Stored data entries
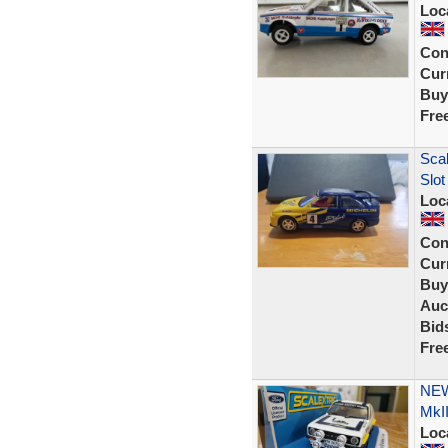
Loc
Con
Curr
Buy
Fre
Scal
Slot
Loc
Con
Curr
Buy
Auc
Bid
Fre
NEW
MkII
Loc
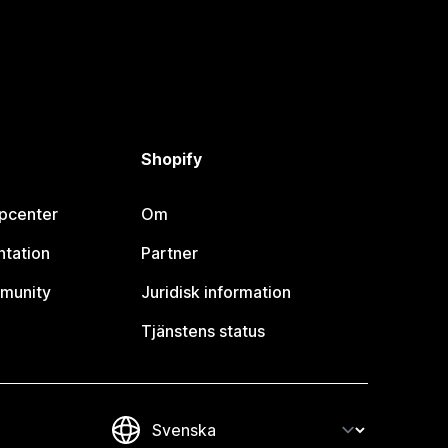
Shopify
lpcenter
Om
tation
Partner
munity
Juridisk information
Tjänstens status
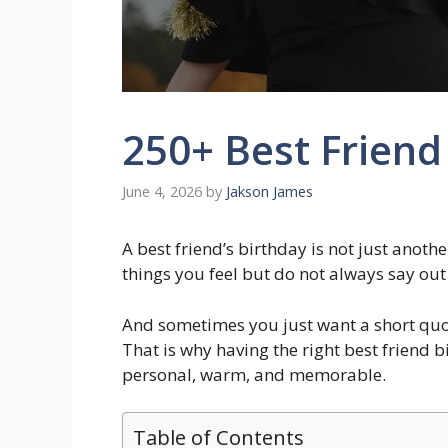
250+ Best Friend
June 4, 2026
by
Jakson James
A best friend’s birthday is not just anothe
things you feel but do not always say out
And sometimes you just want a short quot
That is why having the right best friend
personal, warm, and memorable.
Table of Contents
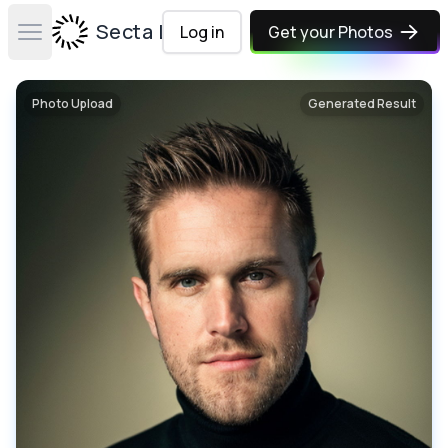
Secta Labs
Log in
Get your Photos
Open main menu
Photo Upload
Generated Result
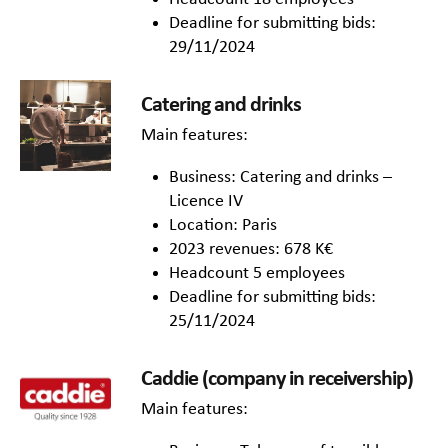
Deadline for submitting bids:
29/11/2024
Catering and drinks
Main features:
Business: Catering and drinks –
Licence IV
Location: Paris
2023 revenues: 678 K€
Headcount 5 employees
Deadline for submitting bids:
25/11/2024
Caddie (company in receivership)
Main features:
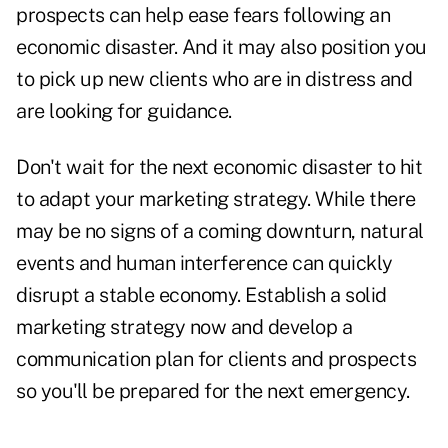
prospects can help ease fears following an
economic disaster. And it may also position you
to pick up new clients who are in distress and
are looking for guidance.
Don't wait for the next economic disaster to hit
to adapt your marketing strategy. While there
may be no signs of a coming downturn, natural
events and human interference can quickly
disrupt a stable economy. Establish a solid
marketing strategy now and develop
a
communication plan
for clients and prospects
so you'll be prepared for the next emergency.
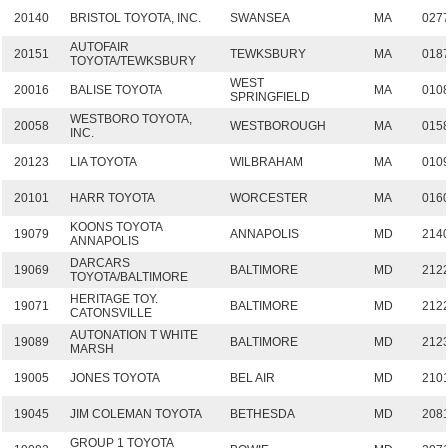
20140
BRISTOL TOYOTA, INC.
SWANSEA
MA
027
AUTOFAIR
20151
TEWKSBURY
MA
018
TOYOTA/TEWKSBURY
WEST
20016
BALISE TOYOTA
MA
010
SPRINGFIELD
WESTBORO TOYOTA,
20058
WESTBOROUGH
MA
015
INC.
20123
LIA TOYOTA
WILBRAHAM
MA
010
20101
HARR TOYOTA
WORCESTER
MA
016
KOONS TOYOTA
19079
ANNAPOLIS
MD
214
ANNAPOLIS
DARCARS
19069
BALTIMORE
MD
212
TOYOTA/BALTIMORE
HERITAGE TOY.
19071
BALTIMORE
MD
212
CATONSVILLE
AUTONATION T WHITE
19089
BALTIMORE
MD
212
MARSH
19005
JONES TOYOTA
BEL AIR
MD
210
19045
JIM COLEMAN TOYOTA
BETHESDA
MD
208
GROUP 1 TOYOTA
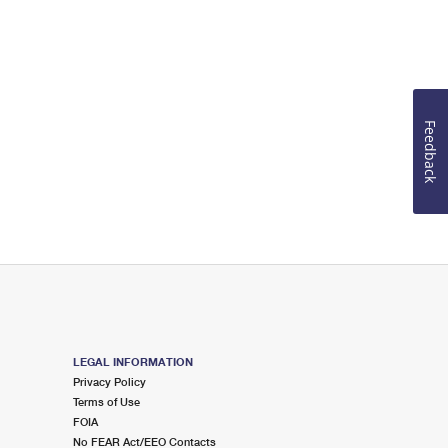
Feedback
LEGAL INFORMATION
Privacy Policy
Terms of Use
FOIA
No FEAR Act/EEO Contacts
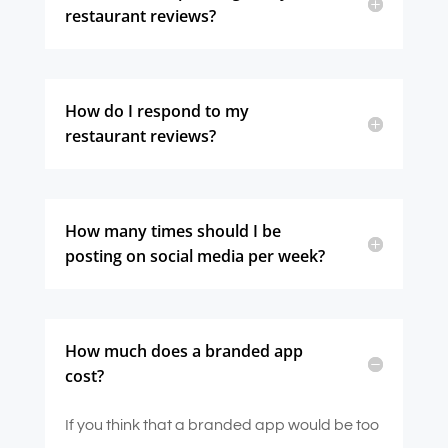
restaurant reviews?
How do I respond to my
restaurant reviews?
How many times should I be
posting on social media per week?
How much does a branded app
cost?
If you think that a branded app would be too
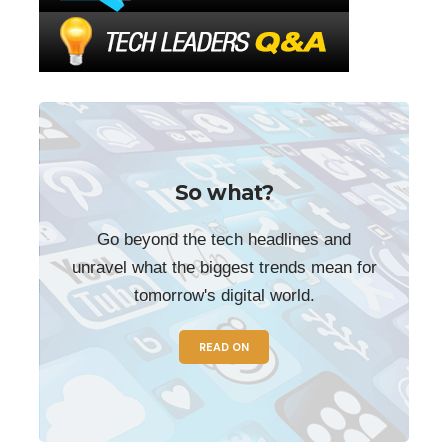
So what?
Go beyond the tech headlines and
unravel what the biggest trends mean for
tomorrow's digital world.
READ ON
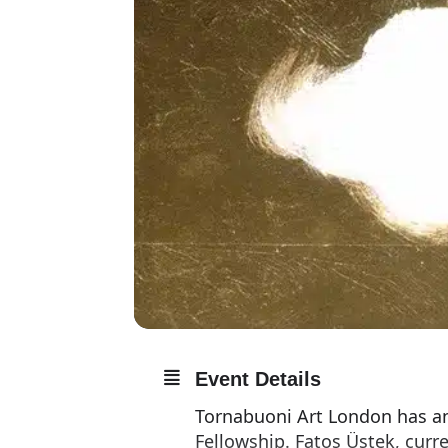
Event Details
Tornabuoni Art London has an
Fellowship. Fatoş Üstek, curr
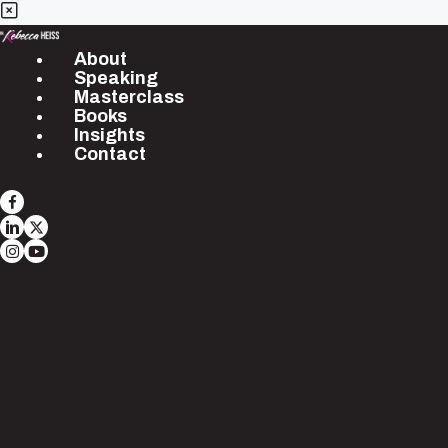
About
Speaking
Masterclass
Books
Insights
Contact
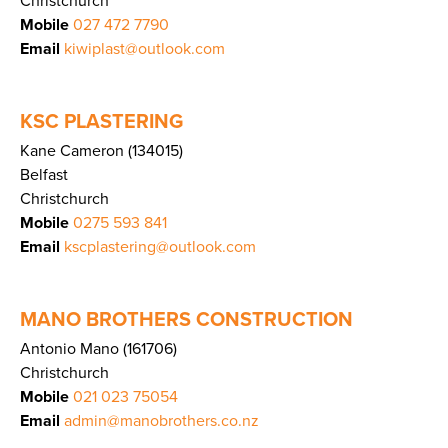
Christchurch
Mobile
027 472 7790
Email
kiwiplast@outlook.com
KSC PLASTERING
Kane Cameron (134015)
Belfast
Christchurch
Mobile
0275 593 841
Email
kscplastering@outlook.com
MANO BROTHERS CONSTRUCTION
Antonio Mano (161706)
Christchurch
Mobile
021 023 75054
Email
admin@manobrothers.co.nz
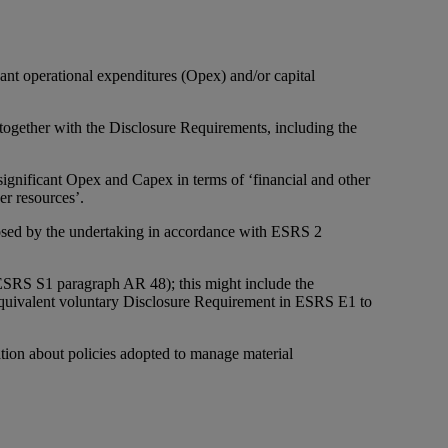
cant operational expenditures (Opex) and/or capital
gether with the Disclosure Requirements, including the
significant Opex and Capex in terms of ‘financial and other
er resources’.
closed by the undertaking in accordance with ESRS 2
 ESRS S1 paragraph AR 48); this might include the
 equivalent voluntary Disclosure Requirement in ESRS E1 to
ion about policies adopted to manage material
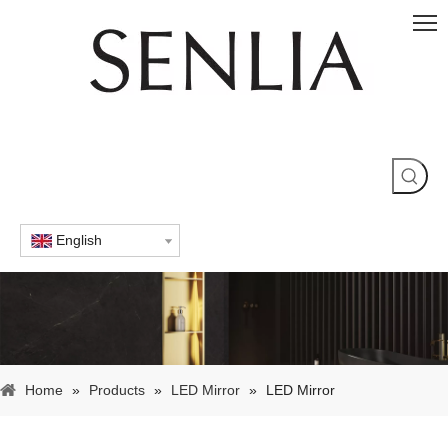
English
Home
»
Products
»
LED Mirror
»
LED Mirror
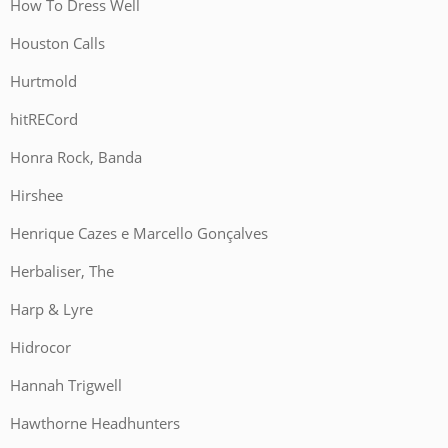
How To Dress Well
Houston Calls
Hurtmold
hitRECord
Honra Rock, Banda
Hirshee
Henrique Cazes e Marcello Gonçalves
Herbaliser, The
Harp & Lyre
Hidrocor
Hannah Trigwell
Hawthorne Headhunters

* Work instruction *
Exactly the lines above, from the one containing "How many times should I be" down to the one containing "cant operational expenditures", are to be repeated, including both ends. Pictures are not part of the copy.

* Answer to this problem *
How many times should I be
posting on social media per week?
How much does a branded app
cost?
If you think that a branded app would be too
So what?
Go beyond the tech headlines and
unravel what the biggest trends mean for
tomorrow's digital world.
READ ON
Event Details
Tornabuoni Art London has an
Fellowship. Fatoş Üstek, curr
About
Speaking
Masterclass
Books
Insights
Contact
Christchurch
Mobile
027 472 7790
Email
kiwiplast@outlook.com
KSC PLASTERING
Kane Cameron (134015)
Belfast
Christchurch
Mobile
0275 593 841
Email
kscplastering@outlook.com
MANO BROTHERS CONSTRUCTION
Antonio Mano (161706)
Christchurch
Mobile
021 023 75054
Email
admin@manobrothers.co.nz
cant operational expenditures (Opex) and/or capital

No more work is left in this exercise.